Other conclusions in the 220 page report, published by the Jaques Cattell Press, Lancaster Pa., and made public yesterday by the Mayor, follow:

Marijuana is used extensively in the Borough of Manhattan but the "problem is not as acute as it is reported to be in other sections of the United States."

The introduction of marijuana into this area is recent as compared to other localities.

The cost of marijuana is low and therefore within the purchasing power of most persons; the distribution and use of marijuana is centered in Harlem; the majority of marijuana smokers are Negroes and Latin Americans; the consensus among marijuana smokers is that "the use of the drug creates a definite feeling of adequacy."
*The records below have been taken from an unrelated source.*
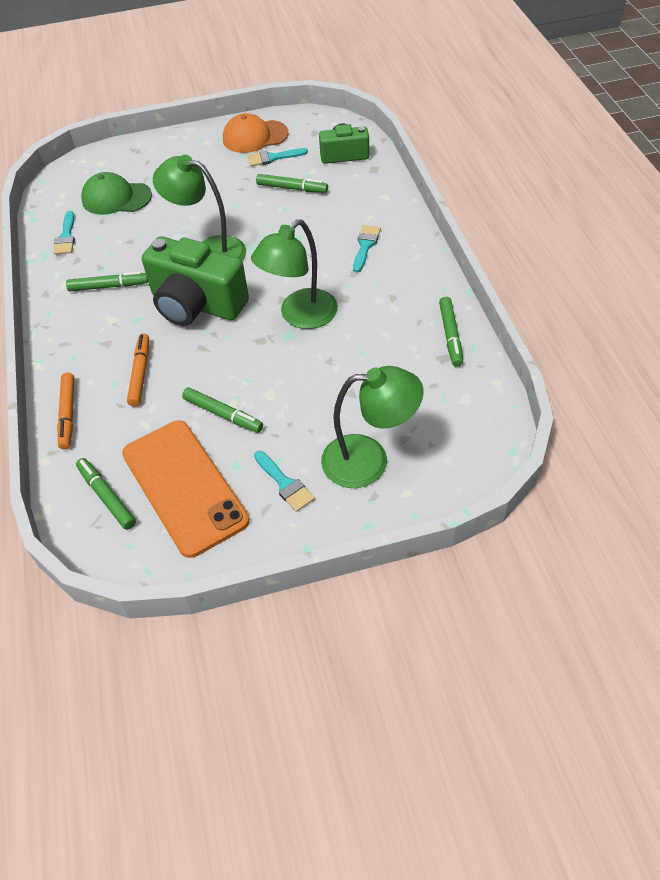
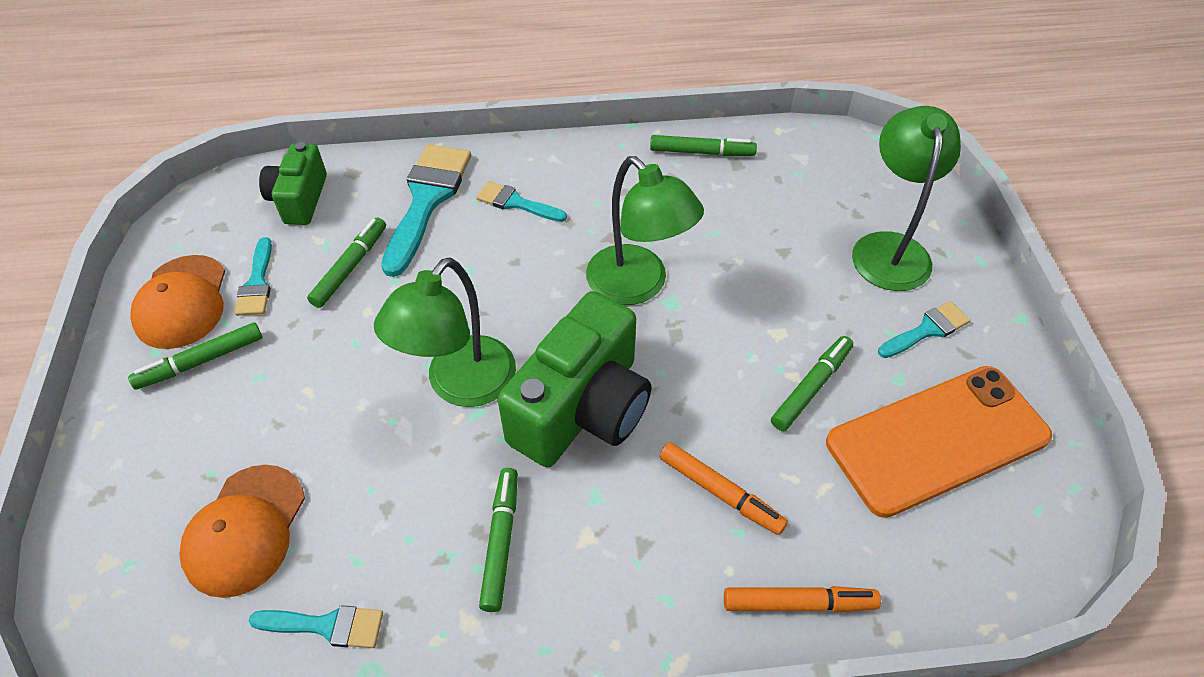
camera: 85 degrees left, 0 degrees up
green marker [76,458,136,530] -> green marker moved to [128,322,262,390]
green cap [81,172,152,215] -> orange cap [179,465,305,598]
orange marker [127,333,149,407] -> orange marker turned 150 degrees counterclockwise [660,442,788,535]
none -> turquoise brush [381,144,471,277]

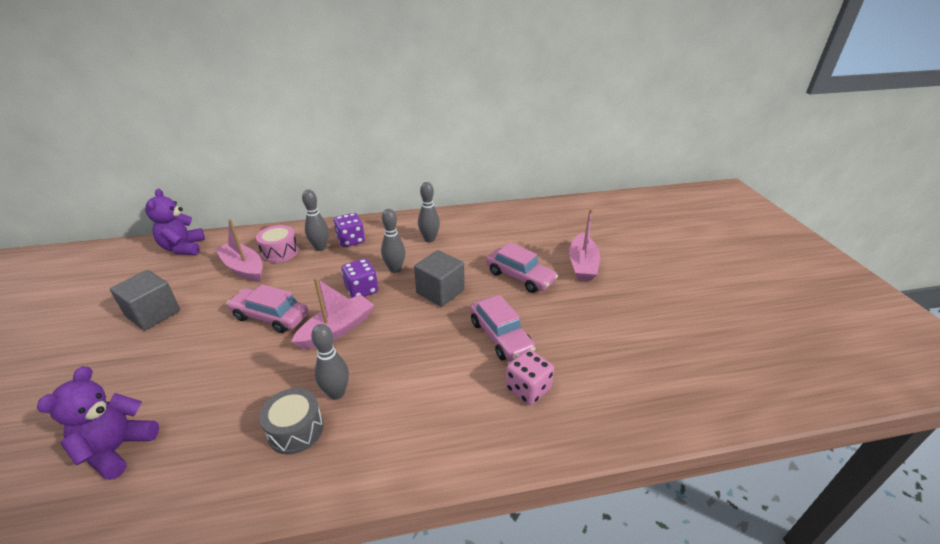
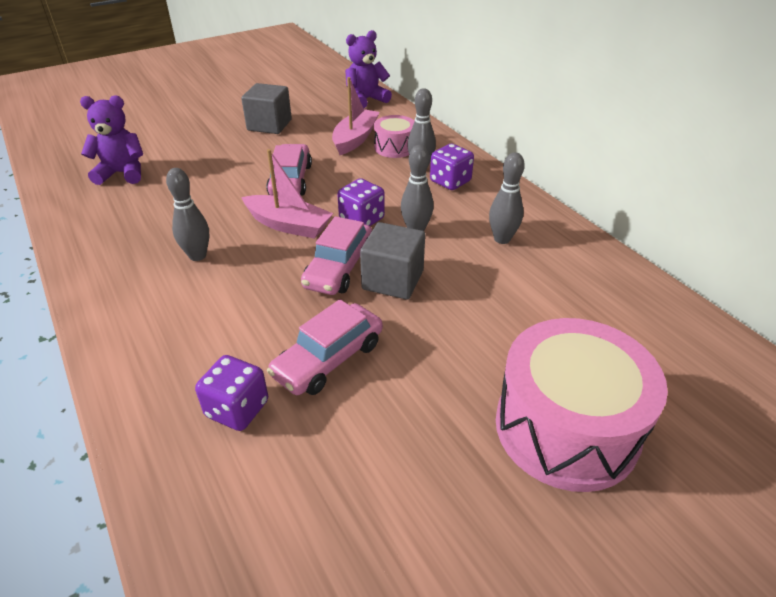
camera: 70 degrees right, 5 degrees up
grey drum [259,388,324,455] -> none
pink car [486,243,558,293] -> pink car moved to [301,216,372,295]
pink dice [505,349,554,405] -> purple dice [195,355,268,431]
pink boat [569,209,600,281] -> pink drum [496,318,668,492]

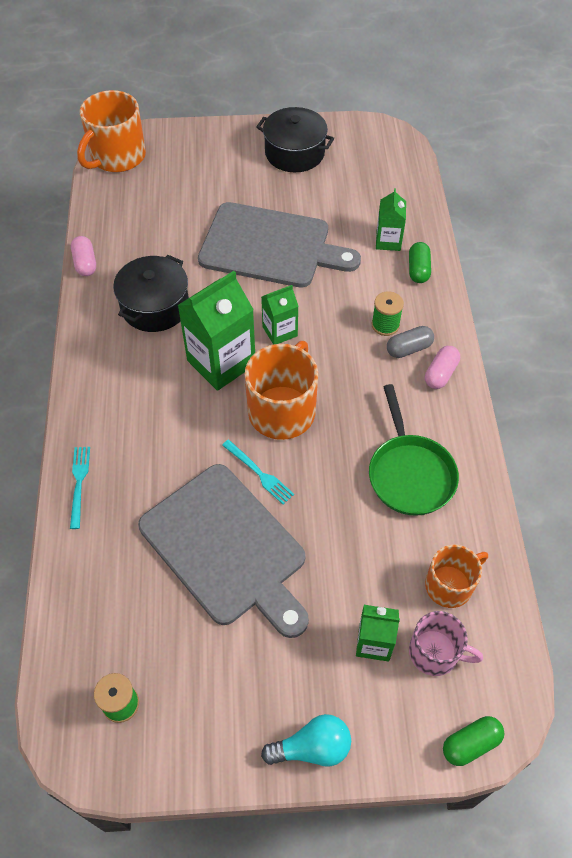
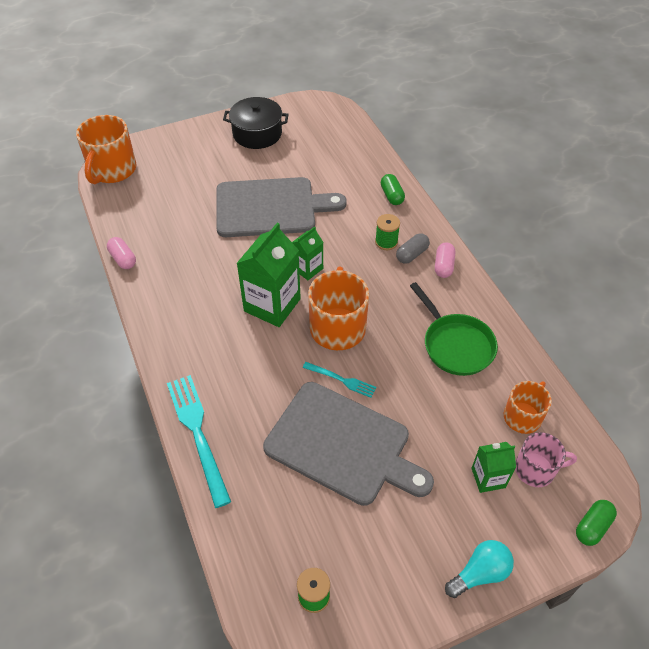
camera: 20 degrees left, 5 degrees down
turquoise fork [70,447,90,529] -> turquoise fork [167,375,231,508], size x1.88
black pot [113,255,189,332] -> none
green carton [376,188,406,251] -> none

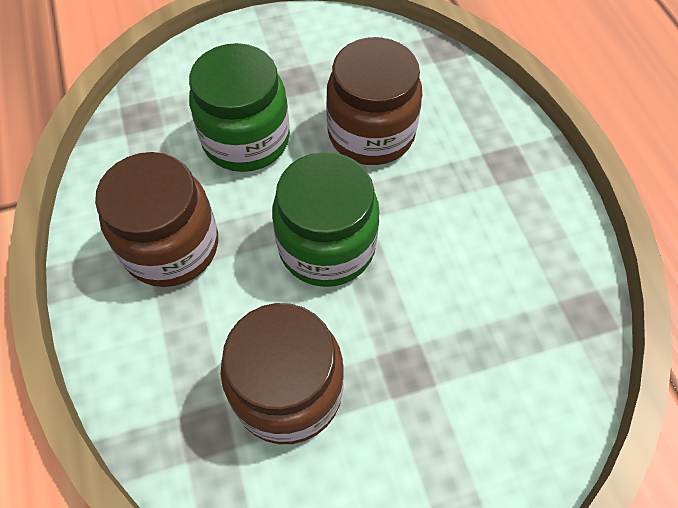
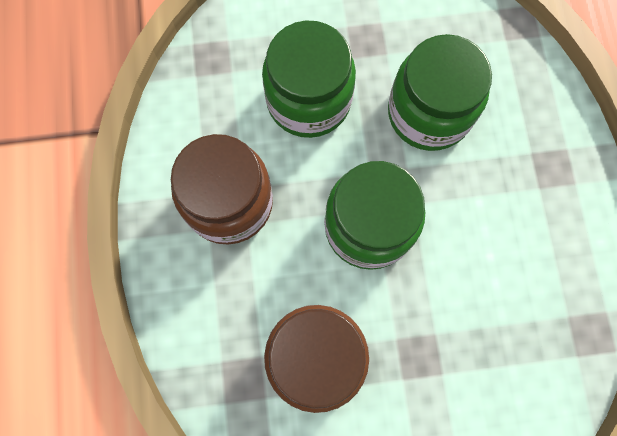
camera: 10 degrees right, 15 degrees up
brown jar [326,37,422,165] -> green jar [388,34,492,151]

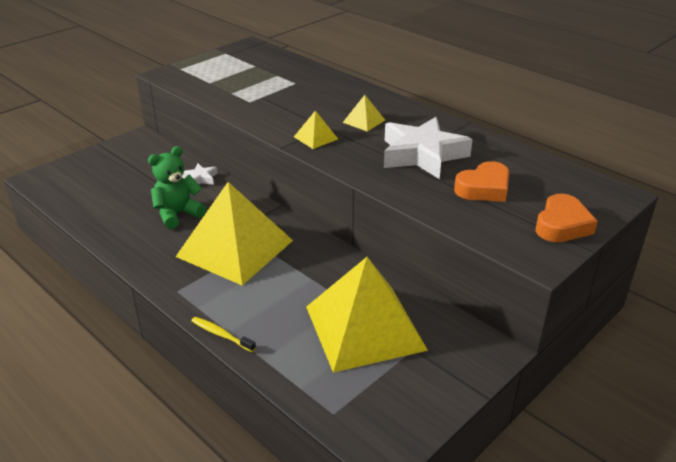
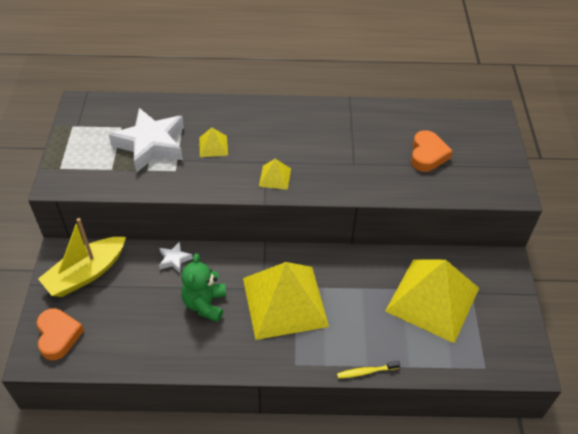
camera: 45 degrees left, 15 degrees up
yellow pyramid [343,95,385,132] -> yellow pyramid moved to [199,128,228,157]
white star [384,117,473,179] -> white star moved to [109,108,184,173]
orange heart [536,194,598,242] -> orange heart moved to [37,308,84,360]
none -> yellow boat [38,218,126,297]

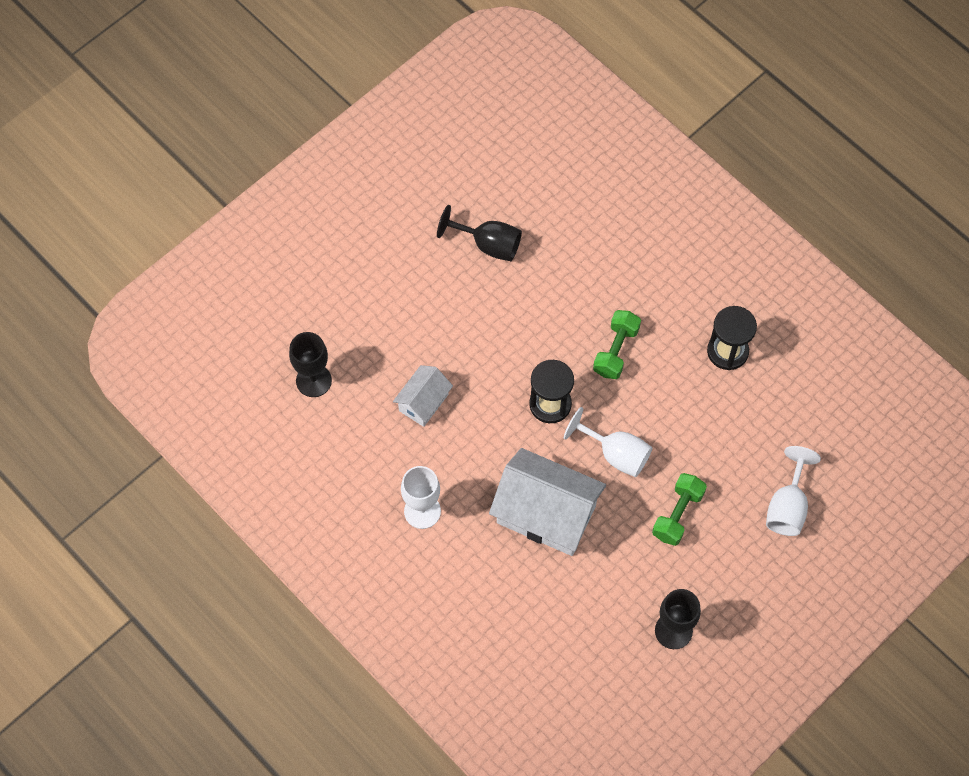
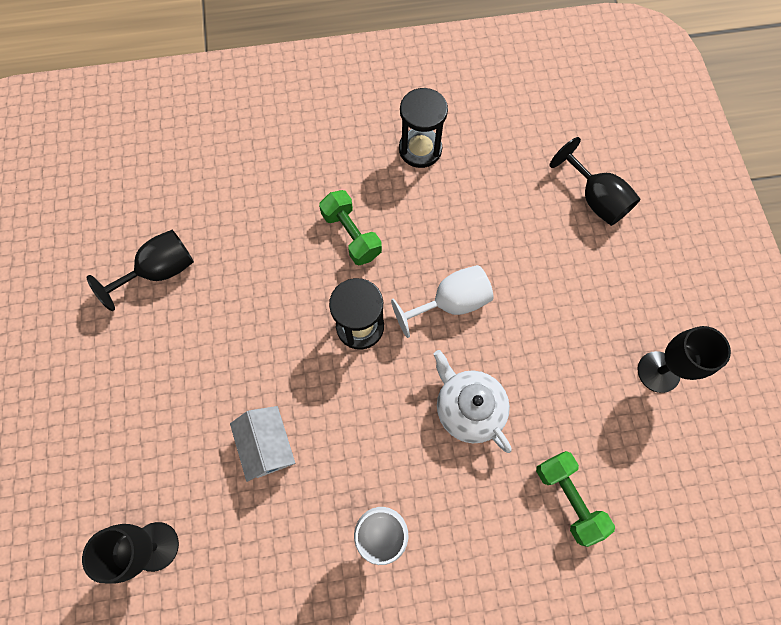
camera: 55 degrees left, 5 degrees up
white house [489,448,606,556] -> white teapot [434,350,512,453]
green dumbbell [652,473,707,546] -> green dumbbell moved to [536,451,615,547]
white goblet [766,446,821,536] -> black goblet [549,137,640,226]

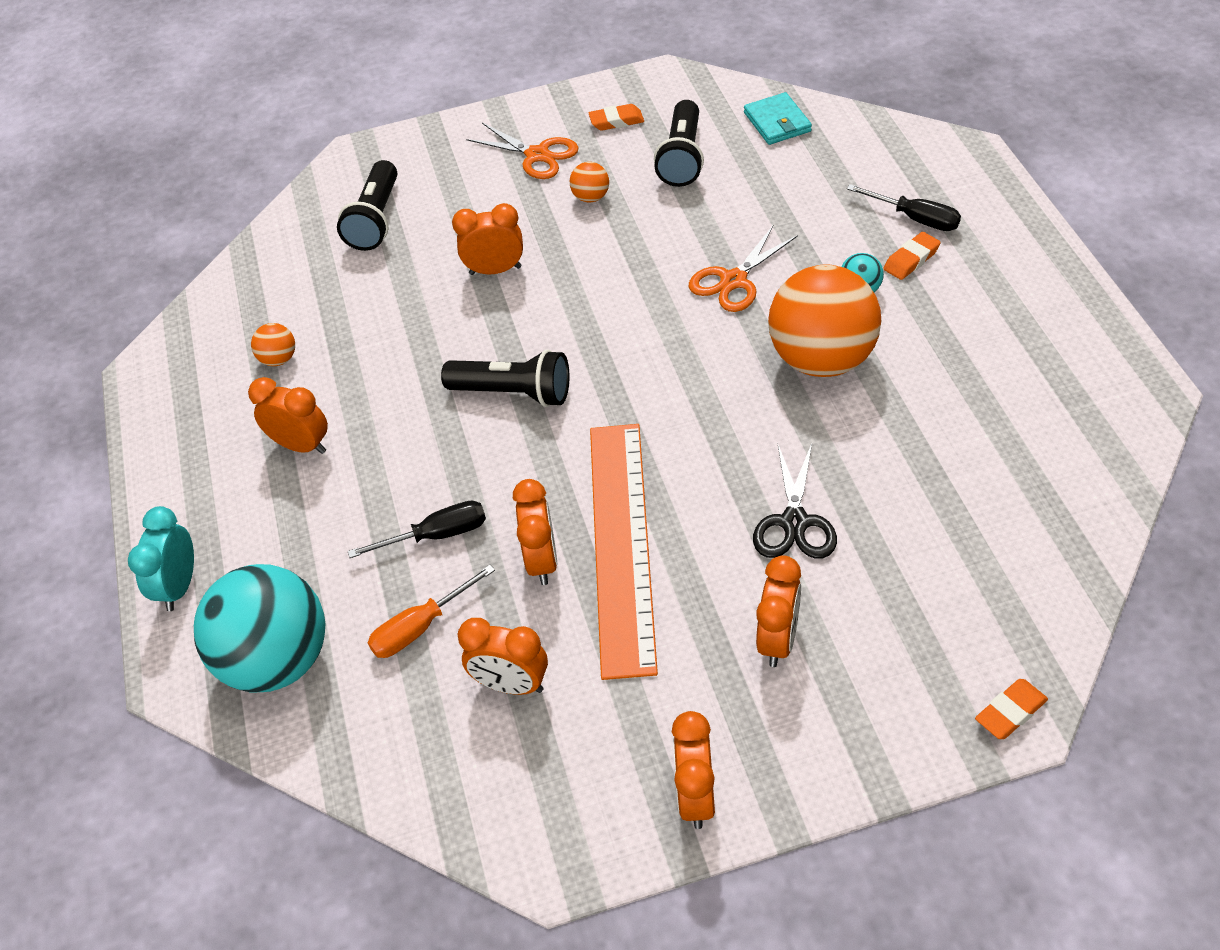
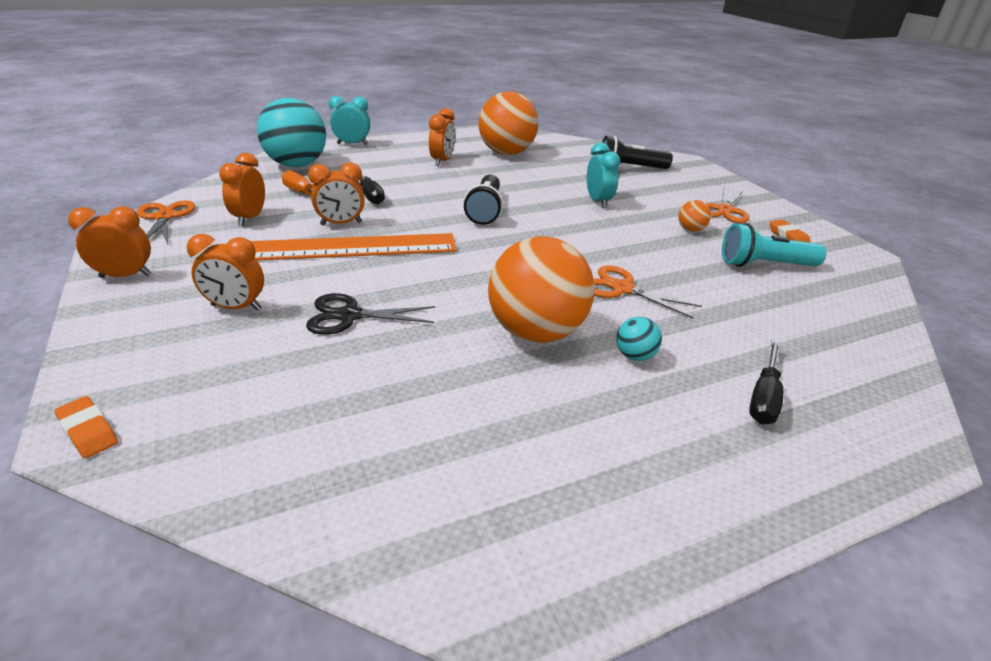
camera: 75 degrees right, 15 degrees down
orange ball [251,323,295,366] -> orange ball [478,91,538,155], size x2.42
orange clock [452,203,523,275] -> turquoise clock [587,143,620,208]
black flashlight [654,100,704,187] -> turquoise flashlight [722,223,826,267]
turquoise wallet [744,92,812,145] -> none
orange eraser [884,232,941,280] -> none
none -> orange scissors [137,200,196,244]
Further findings are that "the sale and distribution of marijuana is not under the control of any single organized group"; that its use "does not lead to morphine or heroin or cocaine addiction" and that "the publicity concerning the catastrophic effects of marijuana smoking in New York City is unfounded.'

In the introduction to the report, the mayor says that "the findings are to be interpreted only as a reassuring report of progress and not as encouragement to indulgence, for I shall continue to enforce the laws prohibiting the use of marijuana until and if complete findings may justify an amendment to existing laws. The scientific part of the research will be continued in the hope that the drug may prove to possess therapeutic value for the control of drug addiction."

The studies were carried out through a committee of physicians, psychologists, sociologists and pharmacologists appointed by the Public Health Relations Committee of the New York Academy of Medicine and supported financially with grants of $7,500 each provided by the Commonwealth Fund, The Friedman Foundation and the New York Foundation. Members of the Narcotic Squad of the New York Police Department helped materially in the studies.